As fitas brancas a dizer polícia, em azul, delimitavam uma
parte do passeio e da avenida, elegiam um jardim improvável, a irromper no meio
do asfalto. À volta do cenário, pirilampos azuis e vermelhos, os focos de
algumas lanternas, ocupavam-se dos diferentes ângulos da ocorrência, de
iluminar as diferentes versões e objectos.
Havia um sorumbático candeeiro a uns dez metros do local do
crime, não se tratava de um acidente como muitos acreditavam, um atropelamento
com fuga, quanto muito. Ali e acolá néones publicitários, lá prosseguiam a sua
estratégia de marketing, indiferentes ao turbilhão de emoções que hoje, teve
ali o epicentro.
Algumas janelas dos prédios contíguos faziam o tal puzzle de
luzes, de intensidade diferenciada, alguns residentes comentavam, de forma mais
ou menos apaixonada, à janela com os vizinhos a completa ignorância do que se
tinha passado, naquele evento noturno, outros permaneciam em silêncio e
aproveitaram para mais um cigarro.
Os peritos forenses, nos seus fatos de anjo vestidos de
branco, procurando ser objetivos dão asas à imaginação, em busca desesperada do
vestígio imaculado e do pecado.
Os investigadores criminais rodopiam, indagam, procuram o
móbil, confrontam, enfrentam a mínima luz, afastando a sua própria escuridão e
morte, perguntam às testemunhas, aos técnicos, aos desconhecidos suspeitos, ao
corpo, feito cadáver. Por momentos, nas palavras daqueles e nos seus gestos, um
pequeno interregno, naquilo que será a solidão eterna.
Entre lágrimas e suspiros os familiares olhavam para o
cadáver, incrédulos, perguntam-se como pode ter morrido, aquele que era uma
pessoa boa, que não fazia mal a uma mosca, assim, desta forma no meio da rua,
sozinho, desconheciam as palavras do poeta “que seja eterno em quanto dure”, a
vida e o amor.
Comenta-se à boca calada que foi alvejado, que se ouviram
dois ou três disparos, pelo que a arma poderia ser um elemento determinante,
para se poder chegar ao autor.
Será que o mesmo não a deixou por ali, dado que agora a
mesma queima, apontando a partir de agora, sempre para a sua responsabilidade
ou será que o autor é um facínora, requintado homicida que tem uma fria relação,
vingando a sua vontade, a utilidade permanente da arma do crime.
Poderia estar por ali, atirada para o seio de alguns
arbustos, alguns metros à frente do local do crime, era necessário realizar
desde já, buscas exaustivas.
Os curiosos foram-se afastando, o corpo foi levado para o
IML, foi saindo de cena quem não era de cena, apenas as viaturas da polícia, as
lanternas como enormes pirilampos foram alargando a área de investigação.
Verificavam esconsos, sargetas, papéis caídos na via
pública.

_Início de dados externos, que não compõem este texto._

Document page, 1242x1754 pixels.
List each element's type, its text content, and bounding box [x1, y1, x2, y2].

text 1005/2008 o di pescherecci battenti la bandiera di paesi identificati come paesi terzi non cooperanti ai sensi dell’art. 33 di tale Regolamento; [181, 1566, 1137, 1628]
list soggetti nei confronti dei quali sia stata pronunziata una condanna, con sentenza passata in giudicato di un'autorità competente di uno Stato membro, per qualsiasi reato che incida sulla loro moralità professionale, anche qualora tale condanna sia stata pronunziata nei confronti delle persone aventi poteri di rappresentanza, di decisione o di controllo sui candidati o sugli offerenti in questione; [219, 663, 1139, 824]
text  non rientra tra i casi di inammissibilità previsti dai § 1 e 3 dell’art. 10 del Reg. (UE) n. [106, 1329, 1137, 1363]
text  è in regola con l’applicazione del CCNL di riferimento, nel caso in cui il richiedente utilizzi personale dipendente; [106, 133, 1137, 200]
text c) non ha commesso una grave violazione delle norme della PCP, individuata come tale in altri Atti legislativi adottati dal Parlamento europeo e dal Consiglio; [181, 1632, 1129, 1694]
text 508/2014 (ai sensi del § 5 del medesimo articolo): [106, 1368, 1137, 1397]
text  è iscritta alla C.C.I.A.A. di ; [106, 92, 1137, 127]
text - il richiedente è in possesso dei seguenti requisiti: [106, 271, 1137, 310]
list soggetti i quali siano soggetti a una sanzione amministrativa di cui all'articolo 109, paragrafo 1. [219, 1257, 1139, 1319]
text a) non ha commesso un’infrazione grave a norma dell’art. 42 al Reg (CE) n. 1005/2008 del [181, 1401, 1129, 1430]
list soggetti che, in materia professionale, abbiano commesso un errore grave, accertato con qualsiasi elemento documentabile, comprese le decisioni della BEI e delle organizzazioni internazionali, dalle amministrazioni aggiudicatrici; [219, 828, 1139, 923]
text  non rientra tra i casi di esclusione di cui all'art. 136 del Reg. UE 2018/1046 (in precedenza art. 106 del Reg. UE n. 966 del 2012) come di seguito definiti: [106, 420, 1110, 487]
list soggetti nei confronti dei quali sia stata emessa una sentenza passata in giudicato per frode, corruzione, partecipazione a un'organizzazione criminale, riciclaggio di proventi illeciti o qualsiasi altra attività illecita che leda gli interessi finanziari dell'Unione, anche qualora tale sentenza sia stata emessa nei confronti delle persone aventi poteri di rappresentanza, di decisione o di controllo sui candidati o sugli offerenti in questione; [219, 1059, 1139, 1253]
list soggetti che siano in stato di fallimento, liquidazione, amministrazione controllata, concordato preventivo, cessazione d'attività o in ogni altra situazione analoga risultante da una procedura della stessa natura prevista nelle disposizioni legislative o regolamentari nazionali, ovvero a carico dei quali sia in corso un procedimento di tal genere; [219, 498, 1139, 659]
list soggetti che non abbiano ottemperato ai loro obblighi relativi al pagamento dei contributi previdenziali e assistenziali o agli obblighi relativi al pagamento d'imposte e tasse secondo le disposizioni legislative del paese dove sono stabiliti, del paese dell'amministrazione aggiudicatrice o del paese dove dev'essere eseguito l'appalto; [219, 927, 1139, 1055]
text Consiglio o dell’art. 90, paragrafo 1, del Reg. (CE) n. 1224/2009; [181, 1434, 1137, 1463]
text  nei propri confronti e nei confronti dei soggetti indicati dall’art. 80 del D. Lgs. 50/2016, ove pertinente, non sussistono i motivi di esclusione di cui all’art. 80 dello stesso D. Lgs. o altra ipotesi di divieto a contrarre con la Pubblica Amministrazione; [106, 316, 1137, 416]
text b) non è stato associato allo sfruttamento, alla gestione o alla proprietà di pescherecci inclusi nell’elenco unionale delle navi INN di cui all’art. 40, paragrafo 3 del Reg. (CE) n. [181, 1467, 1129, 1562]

Os flashs das máquinas digitais que foram registando para mais tarde
recordar. Os diversos croquis ultimavam-se, tentando esquematizar a emoção e o
caos que se passaram no lugar do morto.
Foram-se apagando as luzes dos prédios, ouviam-se murmúrios
e sussurros dos investigadores e da vizinhança.
Três tiros, pelo menos, tinham troado e relampejado, que ninguém
ouvira ou vira, ninguém se compromete, igualmente, ninguém conhece a vítima que
vivia há anos, a cerca de cinquenta metros do local.
Por fim, um grito de alegria ergueu-se estranhamente no
adiantado da noite fria, um investigador, apontava para o meio de umas ervas altas,
num campo ali próximo e dizia para os colegas. “ É um 38, é um 38!”
Num snack ali próximo já fechado, o proprietário comentava
com um cliente que aquilo tinha sido um problema de trânsito, entre a vítima e
um peão que se tinha insurgido na passagem da passadeira com um indivíduo que
se deslocava num Audi, cinzento metalizado, o qual tinha tido difícil anuência em
o deixar passar. O indivíduo de meia idade, saiu do carro sem dizer uma palavra,
dirigiu-se ao peão e deu-lhe três tiros a dois metros, quando o mesmo se virou
para ele.
Soube-se mais tarde que o autor era um comerciante que se
dirigia a casa, a explicação que deu para o horrível acto que cometeu foram os
seguintes, o negócio com esta crise estava mau, acabara de ter mais uma
discussão ao telemóvel com sua mulher, por estar sempre a chegar tarde a casa.
Mas o copo de água foi aquele indivíduo que não passou,
passeou pela passadeira, que lhe virou as costas, nem sequer lhe agradeceu,
estava assim a pedir para ir passear para outro mundo.